Soal Surat Suara Tercoblos di Taipei, Bawaslu: Tidak Bisa Disebut Surat Suara Rusak
JAKARTA, investortrust.id - Badan Pengawas Pemilu (Bawaslu) menyatakan surat suara tercoblos di Taipei, Taiwan tidak dapat dikategorikan sebagai surat suara rusak. Hal ini lantaran Bawaslu menilai 31.276 surat suara Pemilu 2024 yang telah tercoblos itu akibat kesalahan prosedur pengiriman.

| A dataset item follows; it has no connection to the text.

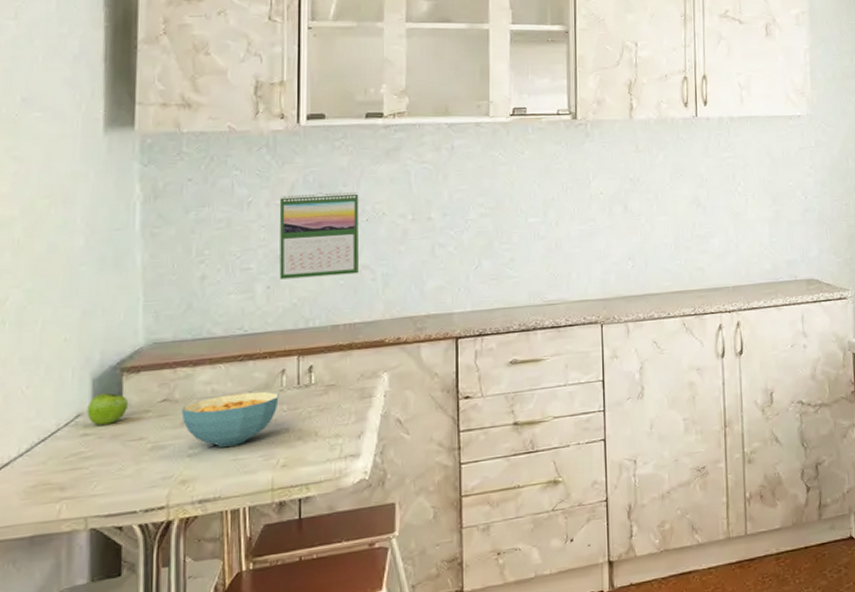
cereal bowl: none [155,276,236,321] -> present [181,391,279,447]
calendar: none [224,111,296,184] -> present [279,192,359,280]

Sementara, kesalahan prosedur bukan menjadi kriteria surat suara rusak.
"Tidak ada alasan hukum bagi KPU untuk menyatakan sejumlah 31.276 surat suara yang telah dikirim melalui pos oleh PPLN Taipei kepada pemilih sebagai surat suara rusak,” kata Koordinator Divisi Penanganan Pelanggaran Bawaslu Puadi dikutip dari Antara, Kamis (28/12/2023).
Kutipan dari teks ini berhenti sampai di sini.